Over the past decade, uninsured cars worth more than £670 million have been saved from the crusher after being confiscated.
That’s according to the HPI Crushwatch programme, which works to stop the scrapping of confiscated cars with outstanding finance, before returning them to the finance companies that legally own them. Launched in 2009, the scheme provides police forces with a database against which they can check any vehicles they have seized, allowing them to send cars back to their rightful owners.
In the past 10 years, HPI Crushwatch says it has saved cars worth around £672 million, with more than 7,000 vehicles worth a combined total of more than £65.5 million saved so far in 2019. Last year, meanwhile, the scheme kept £122 million worth of cars off the scrapheap - up from £94 million in 2017.

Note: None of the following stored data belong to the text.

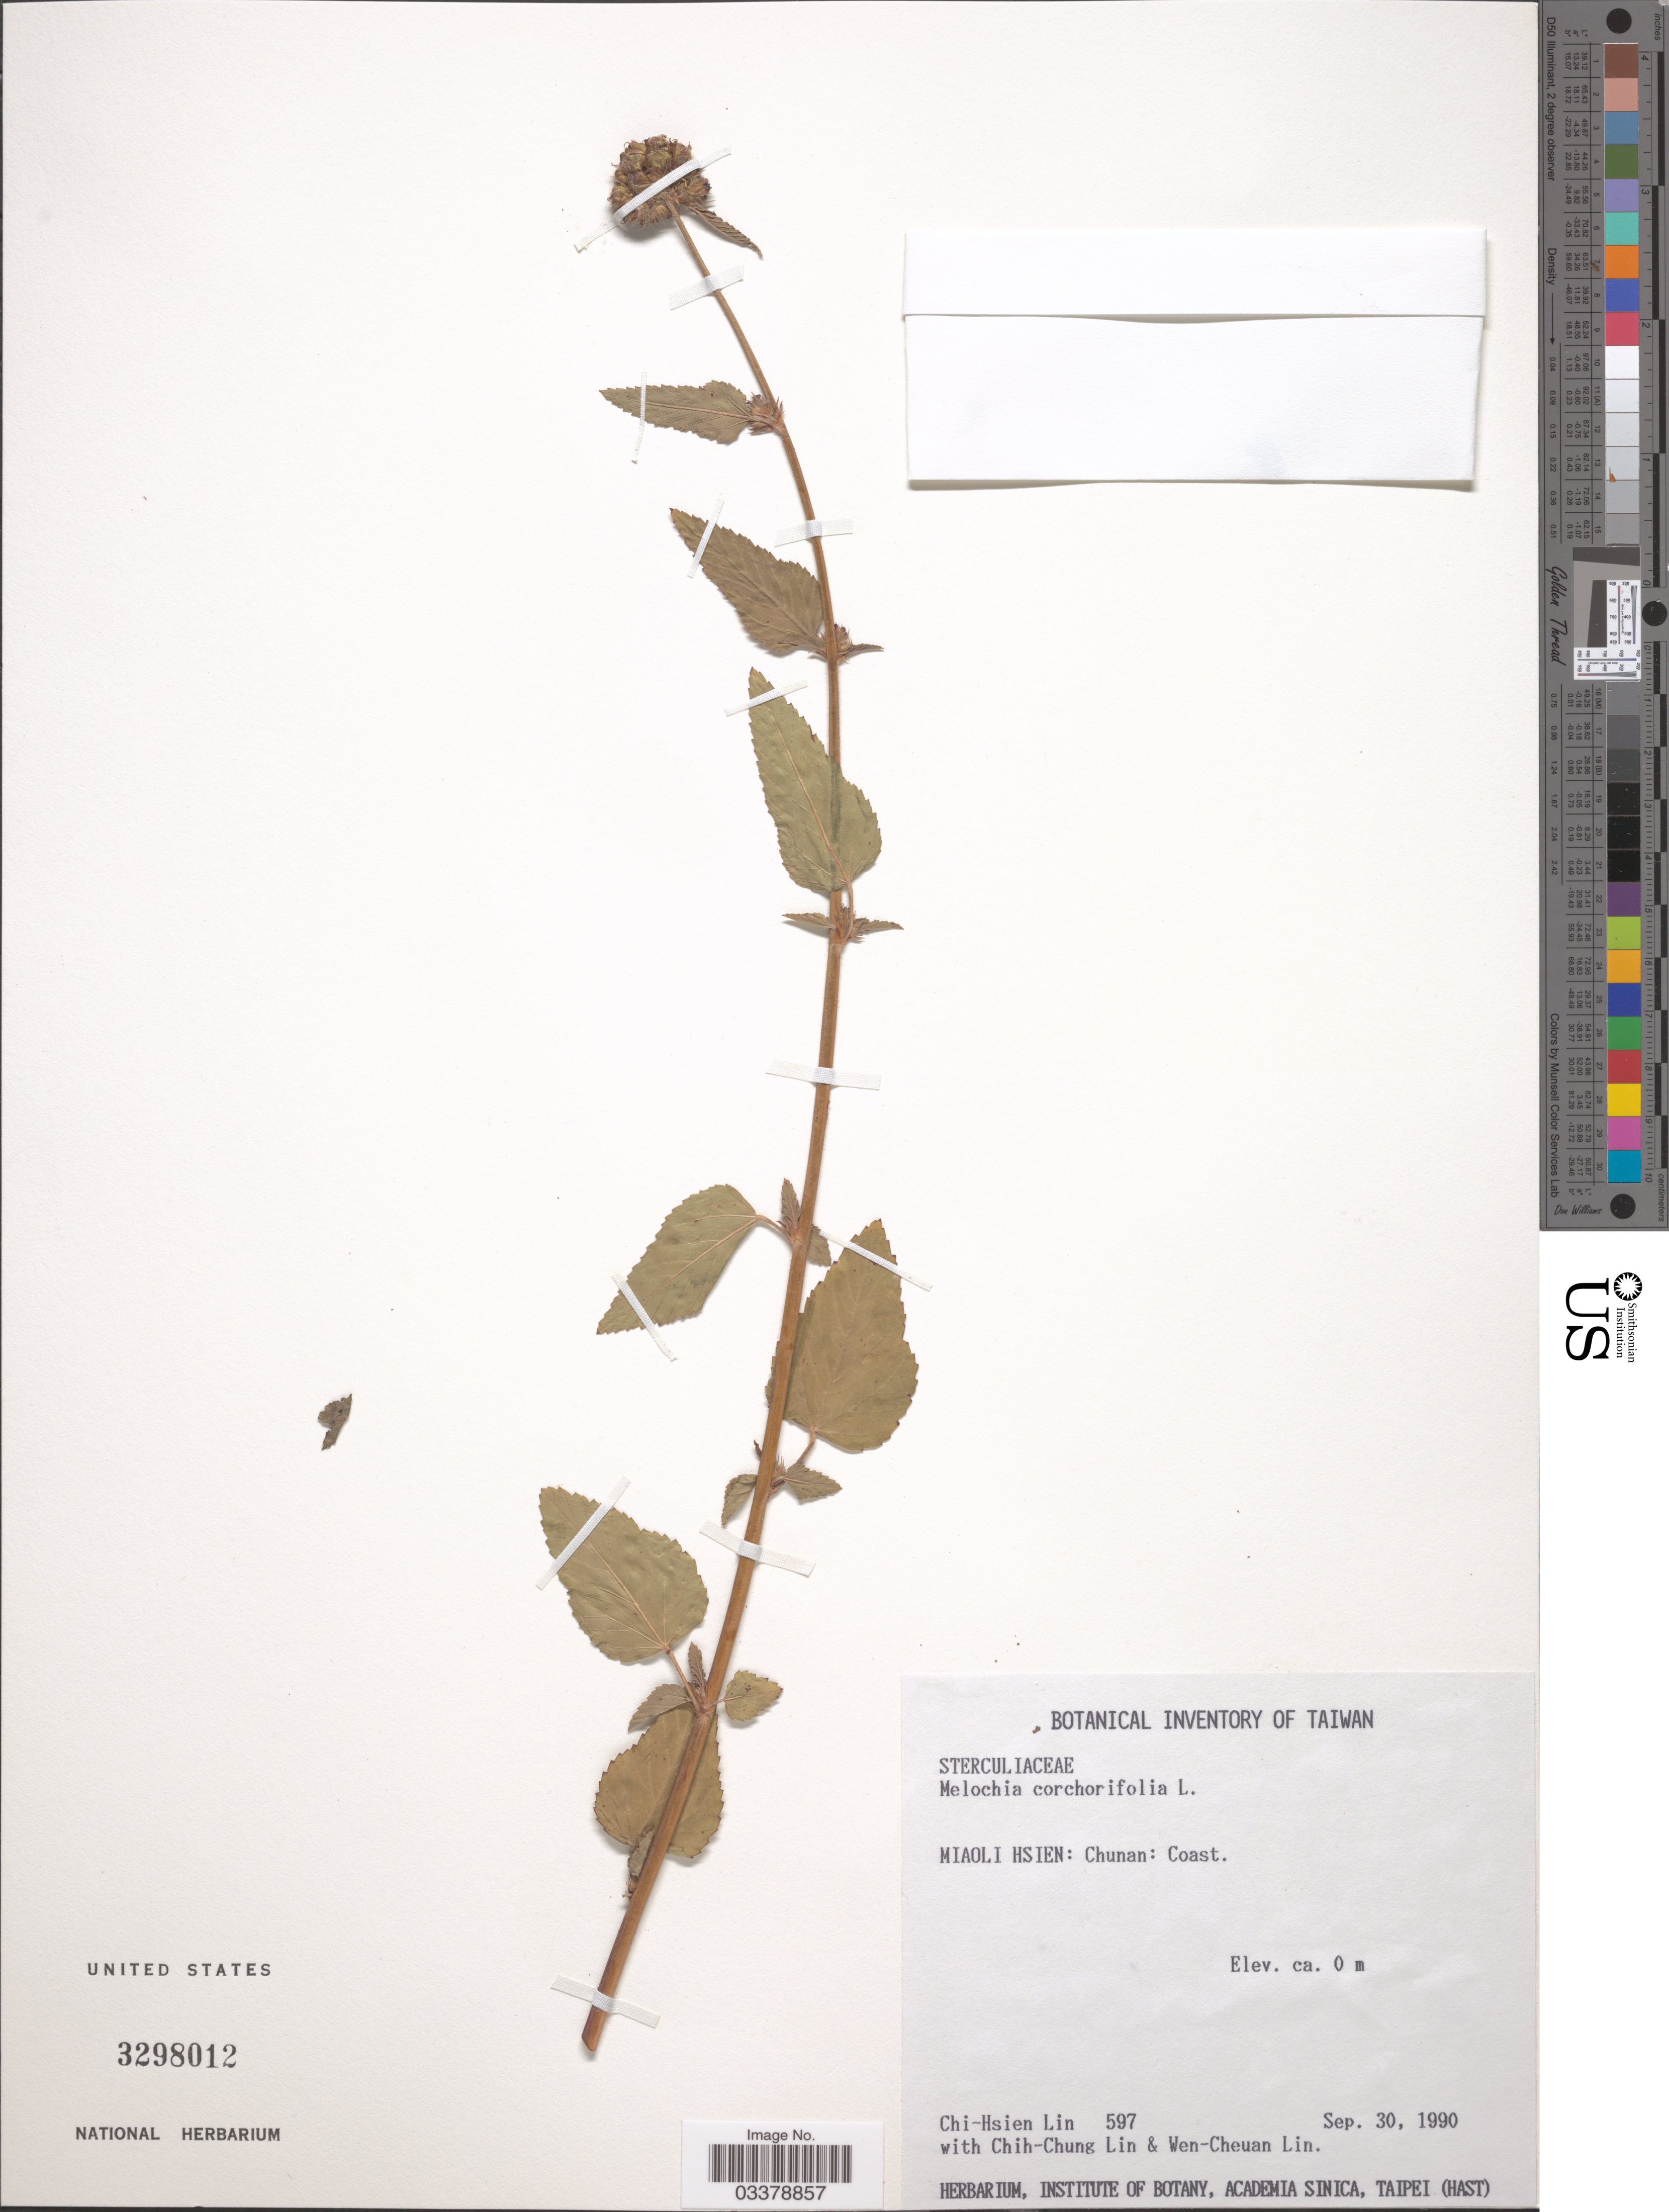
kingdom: Plantae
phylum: Tracheophyta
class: Magnoliopsida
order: Malvales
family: Malvaceae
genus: Melochia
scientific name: Melochia corchorifolia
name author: L.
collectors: C. Lin, C. Lin & W. Lin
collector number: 597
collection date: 1990-09-30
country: Taiwan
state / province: Miaoli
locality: Miaoli Hsien: Chunan: Coast.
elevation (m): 0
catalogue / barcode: US 3298012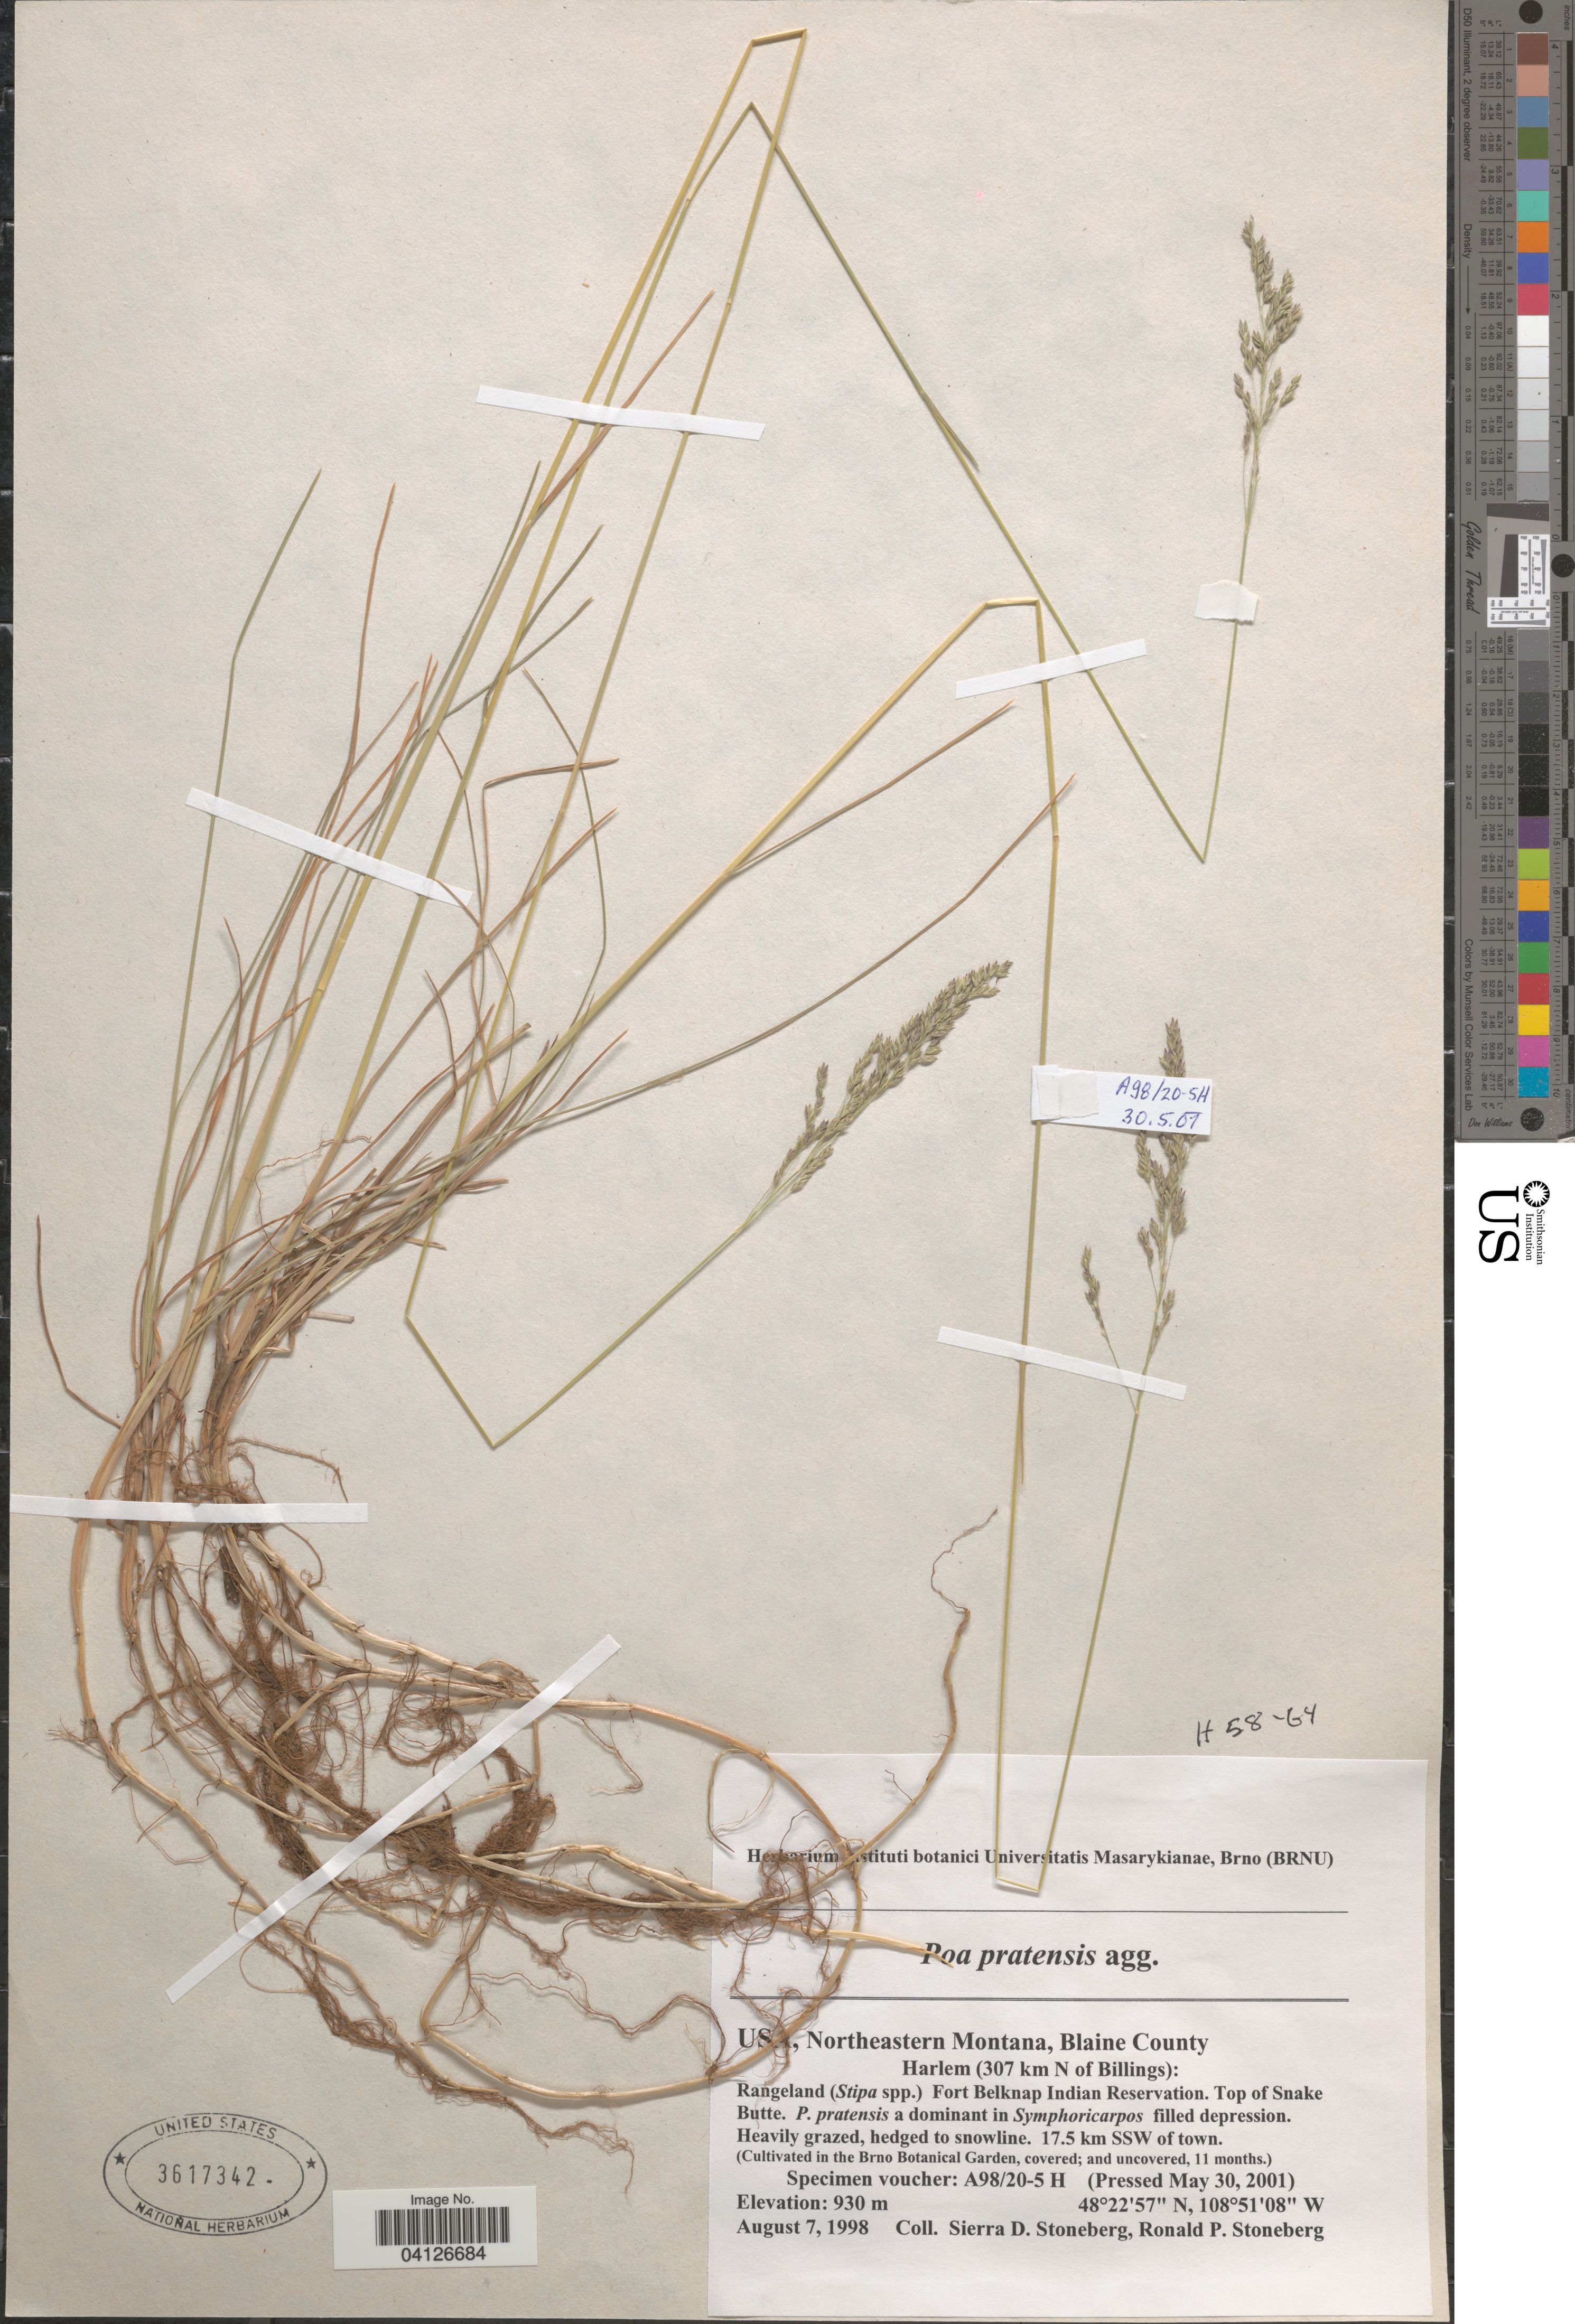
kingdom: Plantae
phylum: Tracheophyta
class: Liliopsida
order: Poales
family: Poaceae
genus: Poa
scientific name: Poa pratensis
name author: L.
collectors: S. D. Stoneberg-Holt & P. Bures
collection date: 2001-05-30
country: Czechia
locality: (Cultivated in the Brno Botanical Garden, covered; and uncovered, 11 months.).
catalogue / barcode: US 3617342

Included in that £122 million total figure were four Lamborghini Aventadors worth between £162,000 and £302,000 and one £173,000 Lamborghini Huracan. And it wasn’t just Lambos that were snatched from the jaws of the crusher. A Ferrari 458 worth £248,000, two Rolls-Royce Dawns (worth £212,000 and £178,000) and a Mercedes-AMG GT worth £153,000 were also recovered. However, HPI says more mainstream models, such as the Volkswagen Golf, Vauxhall Astra and Ford Focus, make up the bulk of vehicles saved from the scrapheap.
“It’s staggering to think that in the time that Crushwatch has been operational over £670m worth of vehicles have potentially been saved,” said Barry Shorto, the head of industry relations at HPI. “The success of the initiative illustrates the need to crack down on driving without insurance, drivers who are causing a risk to other road users and pedestrians.
"Sadly our data reveals that drivers of supercars and premium vehicles are not exempt from this practice. Preventing this from happening is not just a safety issue but also about enabling finance companies across the UK to reclaim their vehicles which otherwise may have ended up at auction or on the scrap heap.
“Since Crushwatch started, the total value of the cars recovered highlights the important role that it plays in the process of clamping down on drivers who think they are above the law. Although the problem isn’t going away through an ongoing collaborative approach with police forces throughout the UK, we can help the leasing and finance companies to minimise losses and increasingly get to grips with the problem.”